How the War on Drugs Is Hurting Chronic Pain Patients
When 58-year-old Zyp Cyk* had a serious mountain biking accident in June, she refused to go to the emergency room even though her injuries knocked her out cold and her husband pleaded for her to seek help.
Instead, Cyk slept for two days—contrary to the conventional wisdom of what you're supposed to do after sustaining a head injury. Only then did she finally agree to go to an urgent care center, where she discovered she had broken her collarbone and some ribs and needed surgery.
Cyk isn't afraid of doctors, hospitals, or pain medication, and she's not opposed to Western medicine. In fact, she's been taking Oxycontin for chronic pain for nearly two decades. And that's the problem: She feared that if she went to the hospital she might be labeled a drug-seeker, which could lead to her doctor cutting off her opioid prescription, leaving her without the treatment that makes her life bearable.

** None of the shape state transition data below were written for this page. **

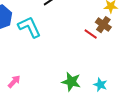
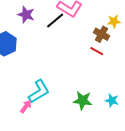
brown cross: (103, 25) -> (102, 34), moved
cyan L-shape: (29, 27) -> (39, 91), moved, turned 90

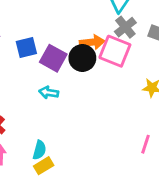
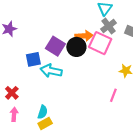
blue square: (26, 47) -> (33, 59), moved
cyan arrow: (49, 93) -> (51, 71), size x1.5
pink line: (146, 144) -> (113, 95), moved

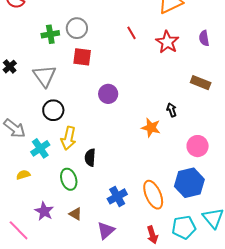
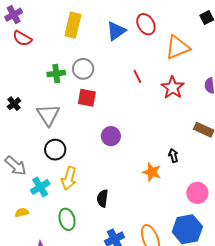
black semicircle: (90, 157) -> (102, 198), moved

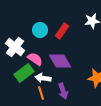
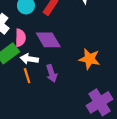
pink semicircle: (35, 59) -> (20, 38), turned 56

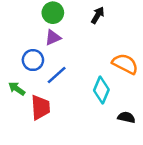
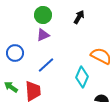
blue circle: (33, 60) -> (15, 53), moved
green arrow: (17, 89) -> (11, 87), moved

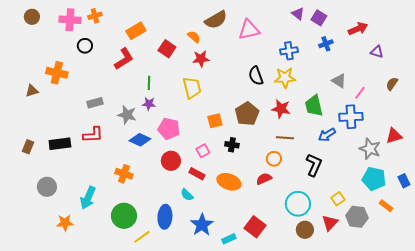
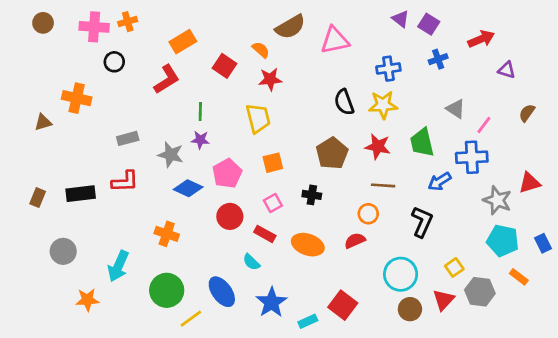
orange square: (215, 121) -> (273, 163), moved
pink pentagon: (169, 129) -> (227, 173), turned 30
blue ellipse: (165, 217) -> (222, 292), turned -40

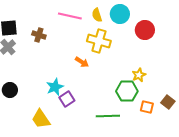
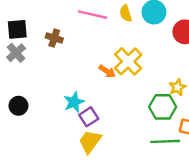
yellow cross: (99, 41) -> (128, 61), moved, turned 30
green line: (108, 116) -> (165, 141), moved
yellow trapezoid: (41, 119) -> (90, 141), moved, turned 70

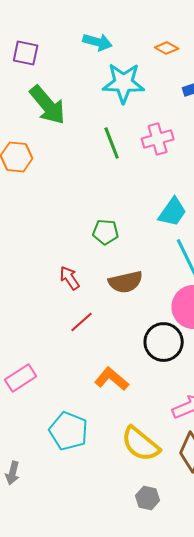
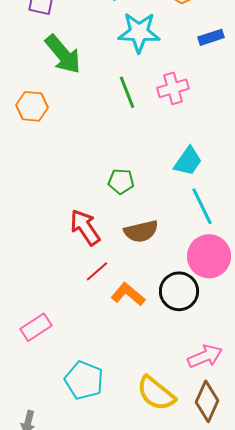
red arrow: (70, 278) -> (85, 227), size x1.5
orange L-shape: (112, 379) -> (128, 294), moved

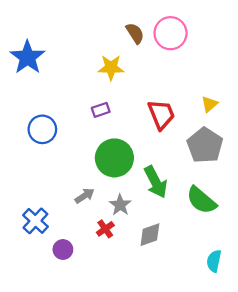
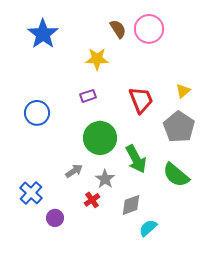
blue star: (27, 57) -> (43, 34), moved
cyan semicircle: (214, 261) -> (148, 228), moved, turned 36

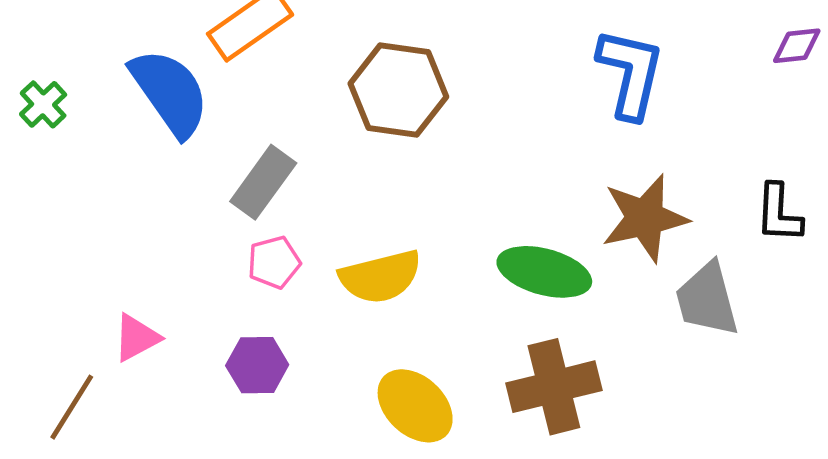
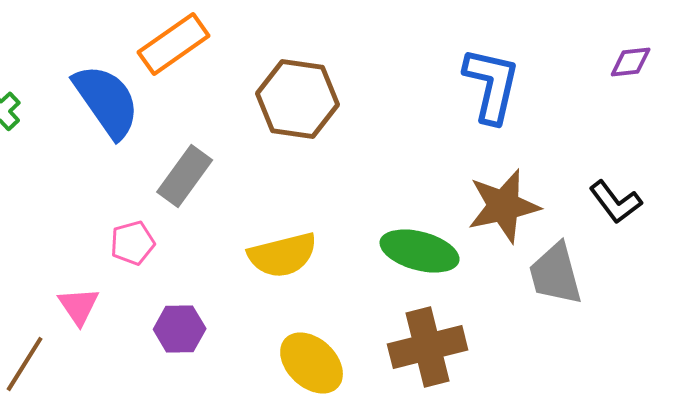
black L-shape: (779, 213) -> (616, 202), turned -40
pink pentagon: (274, 262) -> (133, 243), moved
pink triangle: (136, 338) -> (79, 306), turned -36

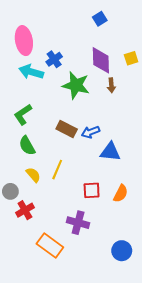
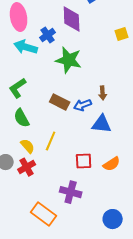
purple diamond: (101, 60) -> (72, 19), moved
brown arrow: (111, 85) -> (103, 93), moved
orange semicircle: (121, 193) -> (112, 164), turned 30
red cross: (25, 210) -> (27, 167), moved

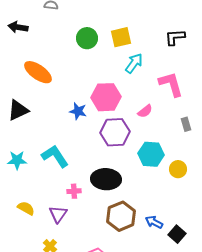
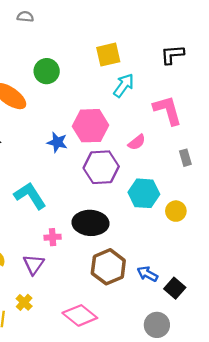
green circle: (87, 38) -> (47, 71), moved

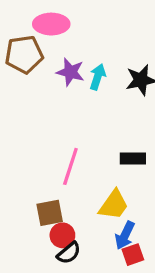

Cyk is just one of the more than 100 million Americans with chronic pain caught in the latest drug war crossfire. These patients and their doctors are often targeted by federal agencies like the Centers for Disease Control (CDC) and the Drug Enforcement Agency (DEA) in an intensifying crackdown on painkillers that fall in the same class of drugs—opioids—as heroin. But these efforts are as misguided as most "supply-side" drug war initiatives, and the collateral damage tends to be excruciating.